Document passage Block Start

# Hatch Finatic Reels???



## Poononmyfly

Has anybody fished with these reels? Looking at a 7+ and wanted some feedback.


----------



## Tailingloop

I've fished the typhoon in 7+ and 9+ for a couple of years and been fishing a 7+ finatic for about 6 months. It feels noticeably lighter than the typhoon, more so than would be indicated by the published weights. 

They are well made solid reels with good drags. if you are budget conscious and looking for a reel for redfish and trout, you might be better served with one of the Lamson , Ross, or similar price point reels. 

If your gonna target jacks, albies, big smacks, etc and do it with an 8wt the Hatch may be worth the money. I prefer the Hatch over the Tibors and Nautilus but it's a personal preference - they are both good reels in a similar price range.


----------



## Poononmyfly

Thanks for the feedback TL. Just pulled the on it and ready to hit the water.

Document passage Block End
Entries shown Block Start

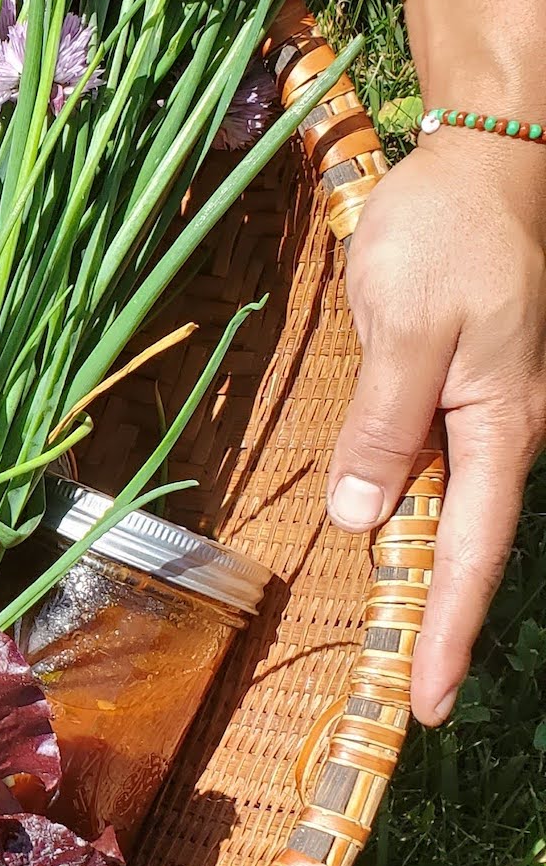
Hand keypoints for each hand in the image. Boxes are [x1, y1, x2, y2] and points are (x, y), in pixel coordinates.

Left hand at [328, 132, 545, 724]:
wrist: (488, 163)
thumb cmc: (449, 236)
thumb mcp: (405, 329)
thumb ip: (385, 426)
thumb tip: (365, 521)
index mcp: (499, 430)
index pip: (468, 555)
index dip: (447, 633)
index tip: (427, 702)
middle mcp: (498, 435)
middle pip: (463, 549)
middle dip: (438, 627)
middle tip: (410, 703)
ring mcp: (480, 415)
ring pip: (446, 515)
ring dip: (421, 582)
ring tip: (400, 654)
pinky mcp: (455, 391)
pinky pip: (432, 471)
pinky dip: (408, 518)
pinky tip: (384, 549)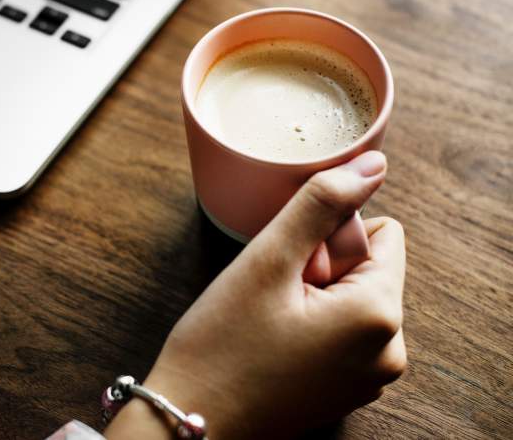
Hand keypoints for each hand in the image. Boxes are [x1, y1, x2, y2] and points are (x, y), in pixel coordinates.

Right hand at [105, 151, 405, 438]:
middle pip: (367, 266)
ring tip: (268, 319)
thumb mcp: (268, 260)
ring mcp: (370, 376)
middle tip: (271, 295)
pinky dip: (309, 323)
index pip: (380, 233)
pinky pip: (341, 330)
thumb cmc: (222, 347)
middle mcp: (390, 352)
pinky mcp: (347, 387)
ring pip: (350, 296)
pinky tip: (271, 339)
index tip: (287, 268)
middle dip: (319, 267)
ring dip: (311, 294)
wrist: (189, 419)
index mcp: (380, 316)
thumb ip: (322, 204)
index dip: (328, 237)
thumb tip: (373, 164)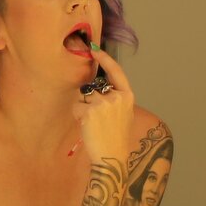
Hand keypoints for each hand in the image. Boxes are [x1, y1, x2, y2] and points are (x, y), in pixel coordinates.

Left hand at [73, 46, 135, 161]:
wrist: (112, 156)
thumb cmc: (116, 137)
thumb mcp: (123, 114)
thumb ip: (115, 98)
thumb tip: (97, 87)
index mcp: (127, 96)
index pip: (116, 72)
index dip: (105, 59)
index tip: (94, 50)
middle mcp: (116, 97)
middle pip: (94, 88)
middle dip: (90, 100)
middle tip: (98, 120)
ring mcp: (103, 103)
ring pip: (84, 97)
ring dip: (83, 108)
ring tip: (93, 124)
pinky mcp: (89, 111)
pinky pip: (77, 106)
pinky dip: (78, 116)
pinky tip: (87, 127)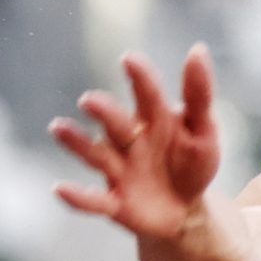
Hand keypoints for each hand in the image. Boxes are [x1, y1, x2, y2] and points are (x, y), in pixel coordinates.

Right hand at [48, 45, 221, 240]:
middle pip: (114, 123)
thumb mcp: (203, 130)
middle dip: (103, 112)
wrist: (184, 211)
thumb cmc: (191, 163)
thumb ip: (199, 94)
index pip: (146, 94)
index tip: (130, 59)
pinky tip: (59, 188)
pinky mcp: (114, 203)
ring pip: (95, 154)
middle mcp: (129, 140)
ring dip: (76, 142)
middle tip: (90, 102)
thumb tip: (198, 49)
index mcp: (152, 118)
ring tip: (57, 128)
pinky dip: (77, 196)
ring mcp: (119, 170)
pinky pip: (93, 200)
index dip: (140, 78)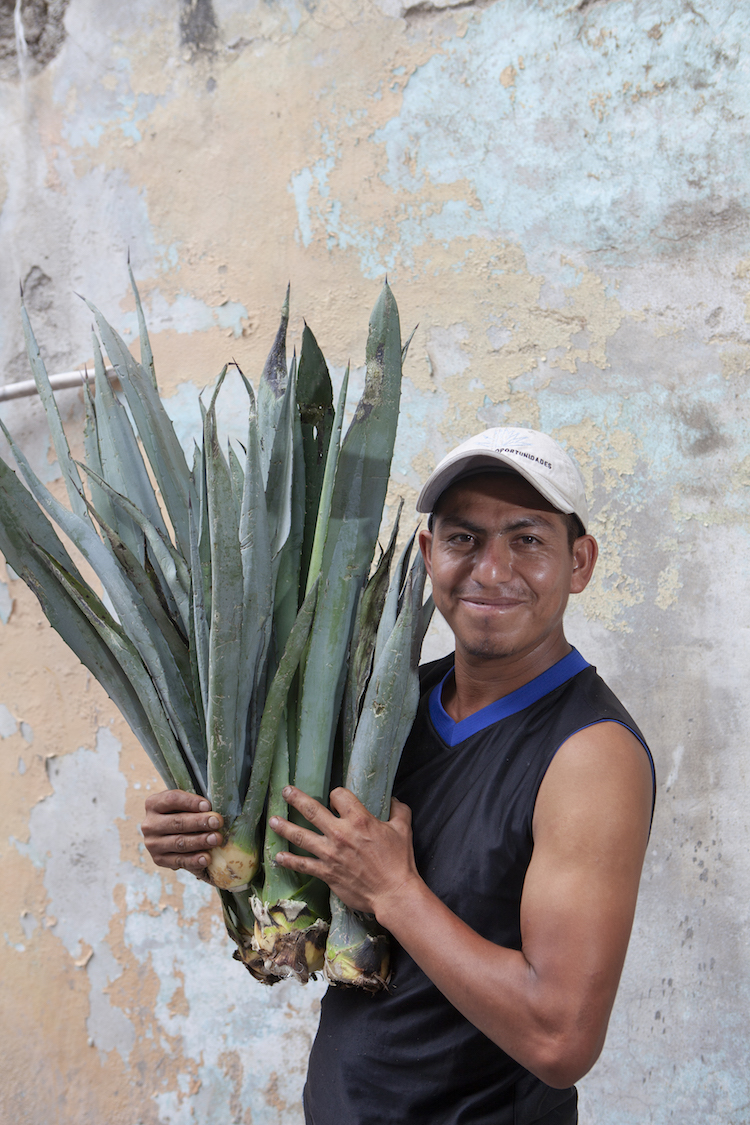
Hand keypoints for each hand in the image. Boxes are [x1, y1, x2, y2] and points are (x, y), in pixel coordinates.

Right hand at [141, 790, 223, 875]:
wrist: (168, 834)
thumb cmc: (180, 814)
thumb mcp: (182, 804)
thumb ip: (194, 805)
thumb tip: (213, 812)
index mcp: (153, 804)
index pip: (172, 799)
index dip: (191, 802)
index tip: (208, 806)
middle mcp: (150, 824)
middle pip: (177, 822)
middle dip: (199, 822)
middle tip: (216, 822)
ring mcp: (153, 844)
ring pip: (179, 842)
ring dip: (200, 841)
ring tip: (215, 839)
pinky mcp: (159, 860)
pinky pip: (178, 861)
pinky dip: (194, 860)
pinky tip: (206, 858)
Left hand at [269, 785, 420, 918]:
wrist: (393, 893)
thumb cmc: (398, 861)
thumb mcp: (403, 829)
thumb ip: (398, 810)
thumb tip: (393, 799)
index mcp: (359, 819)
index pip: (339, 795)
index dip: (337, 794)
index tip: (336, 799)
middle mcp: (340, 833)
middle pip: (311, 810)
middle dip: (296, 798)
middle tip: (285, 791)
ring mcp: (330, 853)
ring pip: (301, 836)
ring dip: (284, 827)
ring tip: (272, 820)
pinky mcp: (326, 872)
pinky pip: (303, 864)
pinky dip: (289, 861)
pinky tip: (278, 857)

Entries shown Block End

__Assignment 1__: In the fly reel thread, how long has Tailingloop been fishing a 7+ Finatic?
__Assignment 2__: Could you carry the fly reel thread on past its final post?
This listing comes from a separate source and has no connection to the fly reel thread.

__Answer space 1__: About 6 months.

__Answer space 2__:
Good luck


----------



## Boboe

I watched a Hatch fail just 2 days ago. There was nothing weird going on. The essentially brand new reel seized up while fighting a fish. The angler had to remove the spool and fight the fish by hand. Inspection showed the spool frame was bent badly. The material was thin/weak enough that it could be bent back by hand. Perhaps this is a one-off type of problem, but it doesn't give me great confidence in the reel.


----------



## Coconut Groves

Boboe said:


> I watched a Hatch fail just 2 days ago. There was nothing weird going on. The essentially brand new reel seized up while fighting a fish. The angler had to remove the spool and fight the fish by hand. Inspection showed the spool frame was bent badly. The material was thin/weak enough that it could be bent back by hand. Perhaps this is a one-off type of problem, but it doesn't give me great confidence in the reel.


Not for that price. To be honest, they look great, but the price and weight are a turn off. You know what they say though about looks, a Yugo and Corvette both will get you there, but the Yugo won't get you laid.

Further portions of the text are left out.